> _Task details_:
When you write out the records, keep every word exact and drop the pictures.

> _Input records_:
⁂

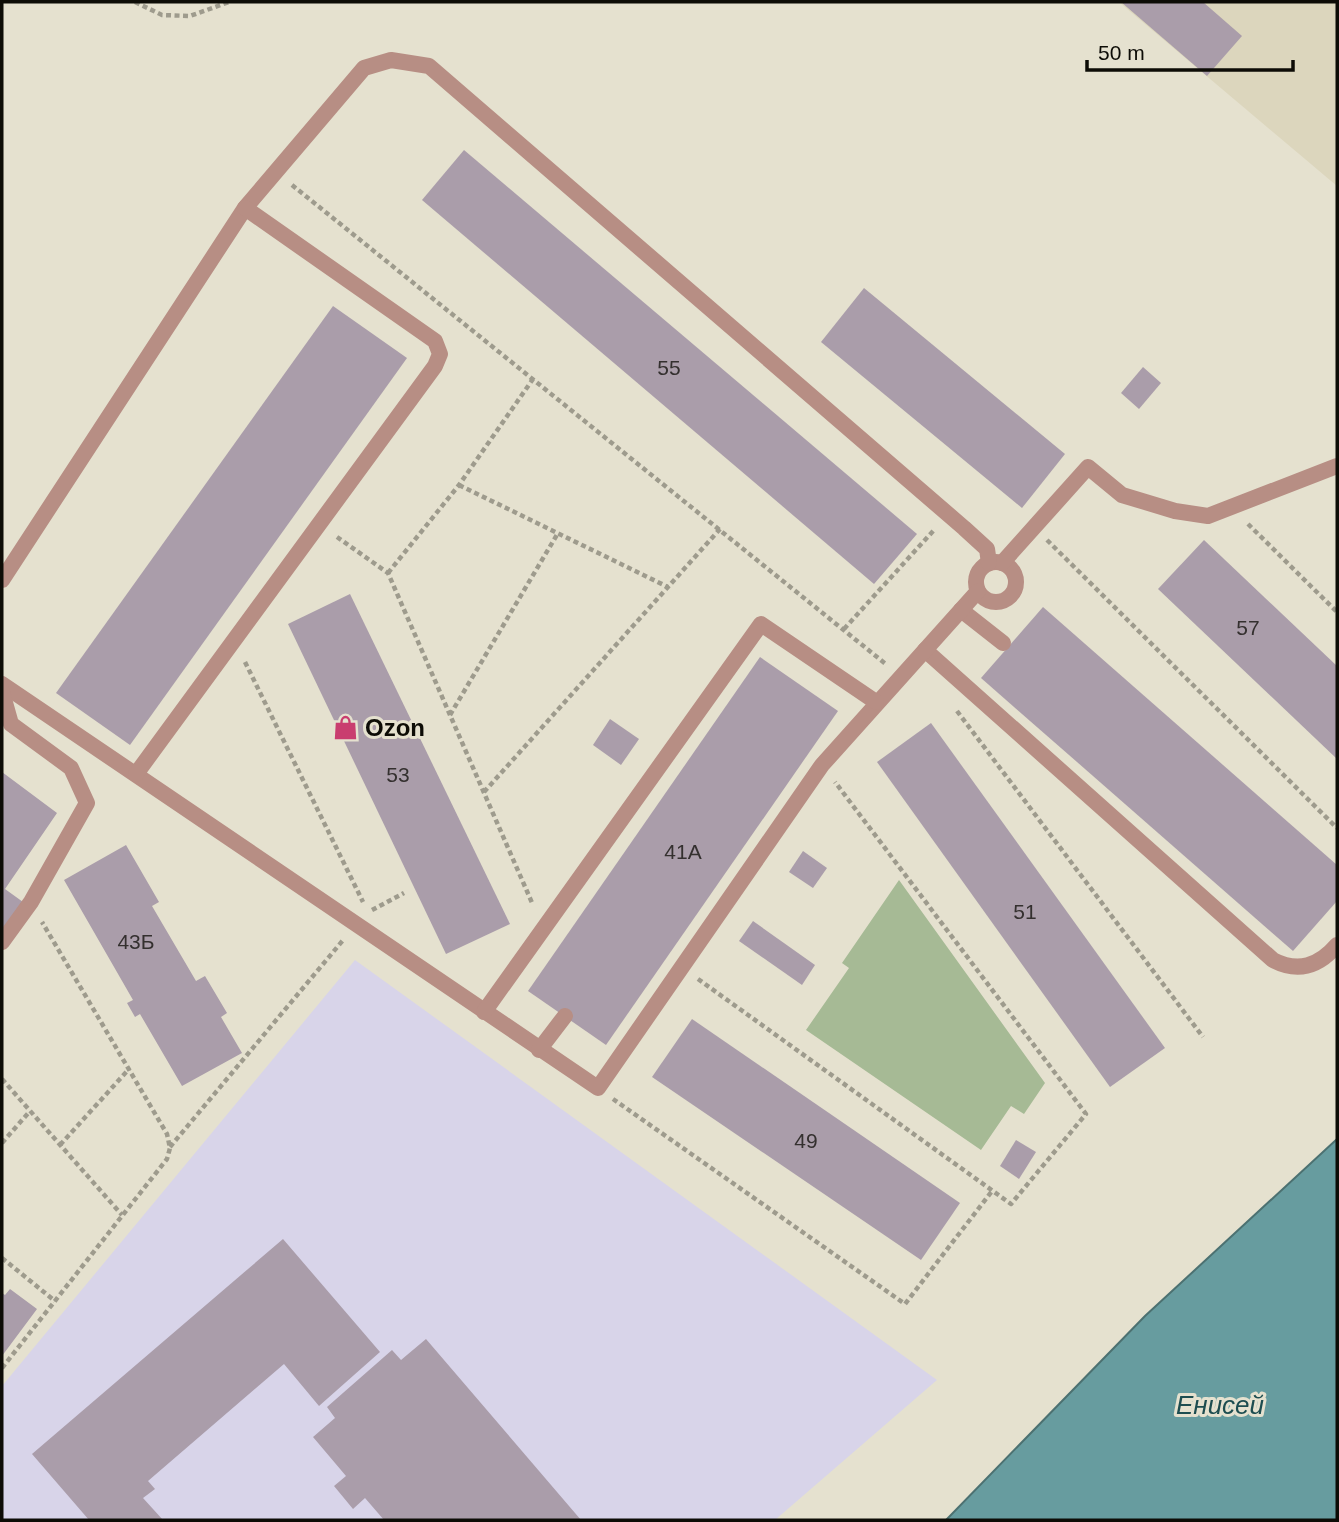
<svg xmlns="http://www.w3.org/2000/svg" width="1339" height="1522" font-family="Arial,sans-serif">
	<rect width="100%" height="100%" fill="#e5e1cf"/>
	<!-- built -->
	<path fill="#dcd6bd" d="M 1119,2 L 1337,2 L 1337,186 Z"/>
	<!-- education -->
	<path fill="#d8d4e9" d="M 355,960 L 937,1380 L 775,1520 L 2,1520 L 2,1386 Z"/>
	<!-- green -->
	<path fill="#a6ba95" d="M 899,880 L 1045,1083 L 1024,1114 L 1011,1106 L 981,1150 L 806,1030 L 849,968 L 842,963 Z"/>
	<!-- water -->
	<path fill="#679c9f" stroke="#4c7171" stroke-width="2" d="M 1337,1139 L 1337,1520 L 946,1520 L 1145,1316 Z"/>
	<!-- building -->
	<g fill="#aa9daa">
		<path d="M 1121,2 L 1203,2 L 1242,36 L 1207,76 Z"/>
		<path d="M 464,150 L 917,534 L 874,584 L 422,200 Z"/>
		<path d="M 864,288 L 1065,454 L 1022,508 L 821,342 Z"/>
		<path d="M 333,306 L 407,358 L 130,745 L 56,693 Z"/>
		<path d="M 1143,367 L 1161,383 L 1139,409 L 1121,393 Z"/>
		<path d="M 1204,540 L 1337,666 L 1337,759 L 1158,589 Z"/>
		<path d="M 350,594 L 510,924 L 446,954 L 288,624 Z"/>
		<path d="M 1043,607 L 1337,865 L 1337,901 L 1293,951 L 981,678 Z"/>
		<path d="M 760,657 L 838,711 L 606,1045 L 528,991 Z"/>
		<path d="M 610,719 L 639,739 L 621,765 L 593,745 Z"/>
		<path d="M 931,723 L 1165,1048 L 1110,1087 L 877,762 Z"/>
		<path d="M 2,772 L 57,813 L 5,889 L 23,902 L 2,932 Z"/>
		<path d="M 126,845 L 159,902 L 152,906 L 196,981 L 205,976 L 227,1013 L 221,1017 L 242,1053 L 182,1086 L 140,1014 L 135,1017 L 127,1003 L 133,1000 L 64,880 Z"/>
		<path d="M 803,851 L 827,868 L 813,888 L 789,872 Z"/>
		<path d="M 753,921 L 815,965 L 802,985 L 739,941 Z"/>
		<path d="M 692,1019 L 960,1203 L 921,1260 L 652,1077 Z"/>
		<path d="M 1016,1140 L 1036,1152 L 1019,1179 L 1000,1166 Z"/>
		<path d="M 283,1239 L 380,1352 L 319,1406 L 284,1364 L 148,1481 L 155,1489 L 143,1498 L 163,1520 L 89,1520 L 32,1454 Z"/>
		<path d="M 10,1289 L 37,1309 L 2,1356 L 2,1293 L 5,1295 Z"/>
		<path d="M 426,1339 L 581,1520 L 384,1520 L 365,1498 L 353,1509 L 334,1486 L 346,1476 L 313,1437 L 335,1418 L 327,1407 L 392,1350 L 401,1360 Z"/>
	</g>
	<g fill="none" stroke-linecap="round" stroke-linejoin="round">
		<!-- path -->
		<g stroke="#9e9b8d" stroke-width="4.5" stroke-dasharray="5 3.5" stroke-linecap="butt">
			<path d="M 135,2 L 162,15 L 190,16 L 229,2"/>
			<path d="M 292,185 L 887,665"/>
			<path d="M 459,485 L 668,587"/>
			<path d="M 1248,524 L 1337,612"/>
			<path d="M 337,537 L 388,573 L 533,905"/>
			<path d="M 1047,540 L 1337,828"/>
			<path d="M 388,573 L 459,485 L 533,379"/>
			<path d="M 844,629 L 934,530"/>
			<path d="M 245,662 L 363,902"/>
			<path d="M 957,711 L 1203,1037"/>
			<path d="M 450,715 L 558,533"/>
			<path d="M 484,792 L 720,529"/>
			<path d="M 372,910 L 404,893"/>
			<path d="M 698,979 L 1011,1204 L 1086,1114 L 835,782"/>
			<path d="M 2,1079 L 122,1215"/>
			<path d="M 613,1099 L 905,1304 L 992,1191"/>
			<path d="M 2,1143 L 30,1111"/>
			<path d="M 60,1145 L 129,1069"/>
			<path d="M 170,1147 L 344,939"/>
			<path d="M 2,1258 L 55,1301"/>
			<path d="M 2,1368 L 167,1159 L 170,1148 L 167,1134 L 42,922"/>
		</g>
		<!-- service -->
		<g stroke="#b78e84" stroke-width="16">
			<circle cx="996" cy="582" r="20"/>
			<path d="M 1002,563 L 1088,467 L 1122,495 L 1175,511 L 1208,516 L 1337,466"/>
			<path d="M 2,580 L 245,208 L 364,68 L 391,60 L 429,66 L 964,528 L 987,549 L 989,563"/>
			<path d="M 961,610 L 1003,643"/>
			<path d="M 925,650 L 1273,960 C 1298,973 1319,966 1337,945"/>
			<path d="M 2,684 L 598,1088 L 822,765 L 978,591"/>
			<path d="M 2,692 L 11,724 L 71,768 L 87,803 L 31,902 L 2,942"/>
			<path d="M 136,774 L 435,366 L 440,354 L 435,341 L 245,208"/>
			<path d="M 484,1012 L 761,624 L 876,702"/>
			<path d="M 539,1050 L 565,1016"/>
		</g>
	</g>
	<!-- icons -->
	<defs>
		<symbol id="shop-bare" viewBox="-9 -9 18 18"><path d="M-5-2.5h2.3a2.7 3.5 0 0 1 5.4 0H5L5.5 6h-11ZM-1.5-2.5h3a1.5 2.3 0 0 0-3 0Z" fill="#c93d6f" stroke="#e5e1cf" stroke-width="2.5" paint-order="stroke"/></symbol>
	</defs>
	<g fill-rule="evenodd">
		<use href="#shop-bare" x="328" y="710" width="35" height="35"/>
	</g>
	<g text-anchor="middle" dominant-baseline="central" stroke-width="6" stroke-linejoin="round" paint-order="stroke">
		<!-- number labels -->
		<g font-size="21" fill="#34302f">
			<text x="669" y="367">55</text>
			<text x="1248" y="627">57</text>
			<text x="398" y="774">53</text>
			<text x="683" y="851">41А</text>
			<text x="1025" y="911">51</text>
			<text x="136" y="941">43Б</text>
			<text x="806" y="1140">49</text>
		</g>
		<!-- poi labels -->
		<g font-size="24" font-weight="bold" fill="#0d0c06" stroke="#e5e1cf" text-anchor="start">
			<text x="365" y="727">Ozon</text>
		</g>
		<!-- water labels -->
		<g font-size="26" font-style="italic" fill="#1d4d50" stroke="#e5e1cf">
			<text x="1220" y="1405">Енисей</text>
		</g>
	</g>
	<!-- border -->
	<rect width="1339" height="1522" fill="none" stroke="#0d0c06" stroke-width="7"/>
	<!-- scale -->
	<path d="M1087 60v10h206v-10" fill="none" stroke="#0d0c06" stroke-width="3.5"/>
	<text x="1098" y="60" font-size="21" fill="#0d0c06" stroke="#e5e1cf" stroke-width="5" paint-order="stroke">50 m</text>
</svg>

⁂

> _Finished task_:
<svg xmlns="http://www.w3.org/2000/svg" width="1339" height="1522" font-family="Arial,sans-serif">
	<rect width="100%" height="100%" fill="#e5e1cf"/>
	<!-- built -->
	<path fill="#dcd6bd" d="M 1119,2 L 1337,2 L 1337,186 Z"/>
	<!-- education -->
	<path fill="#d8d4e9" d="M 355,960 L 937,1380 L 775,1520 L 2,1520 L 2,1386 Z"/>
	<!-- green -->
	<path fill="#a6ba95" d="M 899,880 L 1045,1083 L 1024,1114 L 1011,1106 L 981,1150 L 806,1030 L 849,968 L 842,963 Z"/>
	<!-- water -->
	<path fill="#679c9f" stroke="#4c7171" stroke-width="2" d="M 1337,1139 L 1337,1520 L 946,1520 L 1145,1316 Z"/>
	<!-- building -->
	<g fill="#aa9daa">
		<path d="M 1121,2 L 1203,2 L 1242,36 L 1207,76 Z"/>
		<path d="M 464,150 L 917,534 L 874,584 L 422,200 Z"/>
		<path d="M 864,288 L 1065,454 L 1022,508 L 821,342 Z"/>
		<path d="M 333,306 L 407,358 L 130,745 L 56,693 Z"/>
		<path d="M 1143,367 L 1161,383 L 1139,409 L 1121,393 Z"/>
		<path d="M 1204,540 L 1337,666 L 1337,759 L 1158,589 Z"/>
		<path d="M 350,594 L 510,924 L 446,954 L 288,624 Z"/>
		<path d="M 1043,607 L 1337,865 L 1337,901 L 1293,951 L 981,678 Z"/>
		<path d="M 760,657 L 838,711 L 606,1045 L 528,991 Z"/>
		<path d="M 610,719 L 639,739 L 621,765 L 593,745 Z"/>
		<path d="M 931,723 L 1165,1048 L 1110,1087 L 877,762 Z"/>
		<path d="M 2,772 L 57,813 L 5,889 L 23,902 L 2,932 Z"/>
		<path d="M 126,845 L 159,902 L 152,906 L 196,981 L 205,976 L 227,1013 L 221,1017 L 242,1053 L 182,1086 L 140,1014 L 135,1017 L 127,1003 L 133,1000 L 64,880 Z"/>
		<path d="M 803,851 L 827,868 L 813,888 L 789,872 Z"/>
		<path d="M 753,921 L 815,965 L 802,985 L 739,941 Z"/>
		<path d="M 692,1019 L 960,1203 L 921,1260 L 652,1077 Z"/>
		<path d="M 1016,1140 L 1036,1152 L 1019,1179 L 1000,1166 Z"/>
		<path d="M 283,1239 L 380,1352 L 319,1406 L 284,1364 L 148,1481 L 155,1489 L 143,1498 L 163,1520 L 89,1520 L 32,1454 Z"/>
		<path d="M 10,1289 L 37,1309 L 2,1356 L 2,1293 L 5,1295 Z"/>
		<path d="M 426,1339 L 581,1520 L 384,1520 L 365,1498 L 353,1509 L 334,1486 L 346,1476 L 313,1437 L 335,1418 L 327,1407 L 392,1350 L 401,1360 Z"/>
	</g>
	<g fill="none" stroke-linecap="round" stroke-linejoin="round">
		<!-- path -->
		<g stroke="#9e9b8d" stroke-width="4.5" stroke-dasharray="5 3.5" stroke-linecap="butt">
			<path d="M 135,2 L 162,15 L 190,16 L 229,2"/>
			<path d="M 292,185 L 887,665"/>
			<path d="M 459,485 L 668,587"/>
			<path d="M 1248,524 L 1337,612"/>
			<path d="M 337,537 L 388,573 L 533,905"/>
			<path d="M 1047,540 L 1337,828"/>
			<path d="M 388,573 L 459,485 L 533,379"/>
			<path d="M 844,629 L 934,530"/>
			<path d="M 245,662 L 363,902"/>
			<path d="M 957,711 L 1203,1037"/>
			<path d="M 450,715 L 558,533"/>
			<path d="M 484,792 L 720,529"/>
			<path d="M 372,910 L 404,893"/>
			<path d="M 698,979 L 1011,1204 L 1086,1114 L 835,782"/>
			<path d="M 2,1079 L 122,1215"/>
			<path d="M 613,1099 L 905,1304 L 992,1191"/>
			<path d="M 2,1143 L 30,1111"/>
			<path d="M 60,1145 L 129,1069"/>
			<path d="M 170,1147 L 344,939"/>
			<path d="M 2,1258 L 55,1301"/>
			<path d="M 2,1368 L 167,1159 L 170,1148 L 167,1134 L 42,922"/>
		</g>
		<!-- service -->
		<g stroke="#b78e84" stroke-width="16">
			<circle cx="996" cy="582" r="20"/>
			<path d="M 1002,563 L 1088,467 L 1122,495 L 1175,511 L 1208,516 L 1337,466"/>
			<path d="M 2,580 L 245,208 L 364,68 L 391,60 L 429,66 L 964,528 L 987,549 L 989,563"/>
			<path d="M 961,610 L 1003,643"/>
			<path d="M 925,650 L 1273,960 C 1298,973 1319,966 1337,945"/>
			<path d="M 2,684 L 598,1088 L 822,765 L 978,591"/>
			<path d="M 2,692 L 11,724 L 71,768 L 87,803 L 31,902 L 2,942"/>
			<path d="M 136,774 L 435,366 L 440,354 L 435,341 L 245,208"/>
			<path d="M 484,1012 L 761,624 L 876,702"/>
			<path d="M 539,1050 L 565,1016"/>
		</g>
	</g>
	<!-- icons -->
	<defs>
		<symbol id="shop-bare" viewBox="-9 -9 18 18"><path d="M-5-2.5h2.3a2.7 3.5 0 0 1 5.4 0H5L5.5 6h-11ZM-1.5-2.5h3a1.5 2.3 0 0 0-3 0Z" fill="#c93d6f" stroke="#e5e1cf" stroke-width="2.5" paint-order="stroke"/></symbol>
	</defs>
	<g fill-rule="evenodd">
		<use href="#shop-bare" x="328" y="710" width="35" height="35"/>
	</g>
	<g text-anchor="middle" dominant-baseline="central" stroke-width="6" stroke-linejoin="round" paint-order="stroke">
		<!-- number labels -->
		<g font-size="21" fill="#34302f">
			<text x="669" y="367">55</text>
			<text x="1248" y="627">57</text>
			<text x="398" y="774">53</text>
			<text x="683" y="851">41А</text>
			<text x="1025" y="911">51</text>
			<text x="136" y="941">43Б</text>
			<text x="806" y="1140">49</text>
		</g>
		<!-- poi labels -->
		<g font-size="24" font-weight="bold" fill="#0d0c06" stroke="#e5e1cf" text-anchor="start">
			<text x="365" y="727">Ozon</text>
		</g>
		<!-- water labels -->
		<g font-size="26" font-style="italic" fill="#1d4d50" stroke="#e5e1cf">
			<text x="1220" y="1405">Енисей</text>
		</g>
	</g>
	<!-- border -->
	<rect width="1339" height="1522" fill="none" stroke="#0d0c06" stroke-width="7"/>
	<!-- scale -->
	<path d="M1087 60v10h206v-10" fill="none" stroke="#0d0c06" stroke-width="3.5"/>
	<text x="1098" y="60" font-size="21" fill="#0d0c06" stroke="#e5e1cf" stroke-width="5" paint-order="stroke">50 m</text>
</svg>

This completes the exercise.